Accelerated Development: It creates code quickly, which is a significant advantage for startups or individuals needing to demo an idea.
Reduced Tedious Work: The AI handles repetitive boilerplate code, allowing developers to focus on core architecture and features.
Easy Accessibility: New programmers can experiment quickly without needing a deep understanding of syntax.
Despite its appeal, Vibe Coding comes with several drawbacks and potential risks:
According to an August 2025 report by Fastly, over 95% of developers admitted they had to spend extra time fixing code generated by AI. The reason is that the generated source code often lacks accuracy and can even "hallucinate" functions, packages, or variables that don't exist. Furthermore, the AI may accidentally delete important content or skip necessary conditional checks, leading to unpredictable logic errors and significant risks when the code is deployed in a real-world setting.
In traditional programming, every code block is checked through multiple steps: code review, testing, security audits, and static analysis to ensure safety. When using Vibe Coding, however:
The AI generates code quickly but doesn't prioritize security standards. For example, it might automatically insert an API connection block without encrypting sensitive data or use an outdated library with known vulnerabilities.
It doesn't provide clear error notifications. If there's an issue, the AI often "hallucinates" or generates alternative code without a warning. This can cause developers to miss critical security flaws.
This is especially dangerous for startups/small businesses. Under pressure for a fast launch, many companies may deploy AI-generated code into production systems without a proper security testing process, opening the door for hackers to exploit vulnerabilities.
In other words, Vibe Coding prioritizes speed over safety, leading to a "security blind spot"—potential vulnerabilities that developers don't have time to detect.
Using AI to write code is like hiring an inexperienced intern: they can get the job done quickly, but someone with more experience is needed to fix it.
More Debugging: Developers have to run tests, debug logic errors, and fix every line the AI wrote incorrectly.
Rewriting Code: Often, the AI's code is cumbersome, lacks proper variable/function naming standards, or doesn't fit the project's architecture, forcing developers to rewrite it from scratch.
Eliminating "Garbage Code": The AI often generates unnecessary extra code, making the project heavy and difficult to maintain.
Long-term Time Cost: While it initially saves time writing code, developers later spend 30-40% of their time just fixing it, negating the initial speed advantage.
Vibe Coding is like having a new assistant on a construction project: he can quickly lay bricks and mix cement to get a wall up in a short time, but without close supervision, the bricks might be laid crooked, the cement mixed in the wrong ratio, and the wall could easily crack.
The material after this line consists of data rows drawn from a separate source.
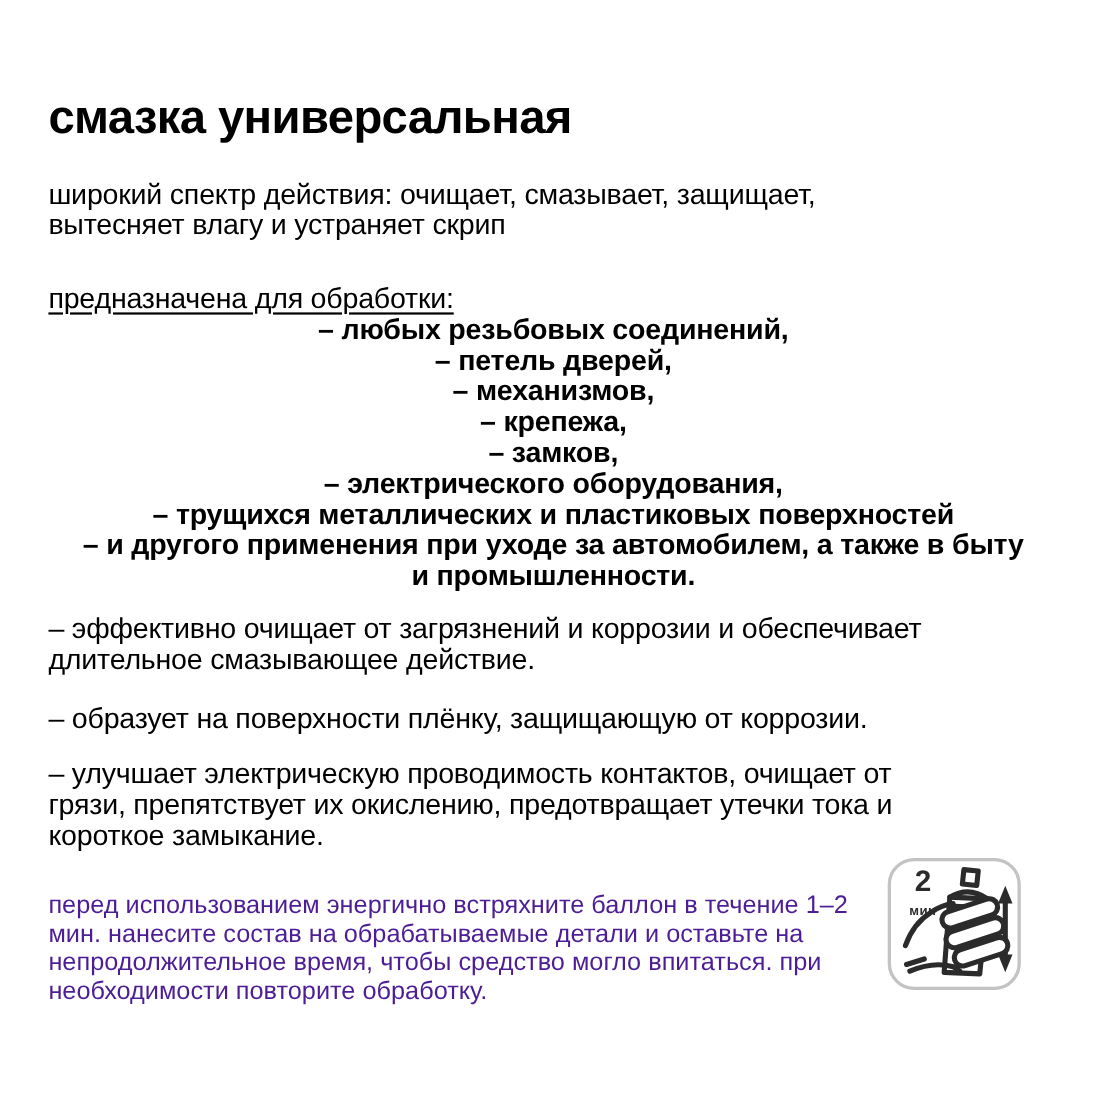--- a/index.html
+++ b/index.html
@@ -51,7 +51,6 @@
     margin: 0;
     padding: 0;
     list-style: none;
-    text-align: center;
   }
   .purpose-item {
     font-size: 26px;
Ultimately, the lead builder—the developer—still has to spend time fixing and reinforcing it to prevent the structure from collapsing.
If there is excessive reliance on Vibe Coding, large-scale projects can suffer from unorganized and difficult-to-maintain source code in the long run. Since the AI often doesn't focus on adding comments or building documentation, other developers will have a hard time taking over the project. Furthermore, the fragmented code structure makes adding or expanding new features complex, posing risks of delayed timelines and increased development costs.
Vibe Coding is an inevitable trend in the AI era, offering benefits in terms of speed and convenience. However, if not controlled, it turns developers into "AI garbage collectors," requiring significant effort to fix errors and face ongoing security risks.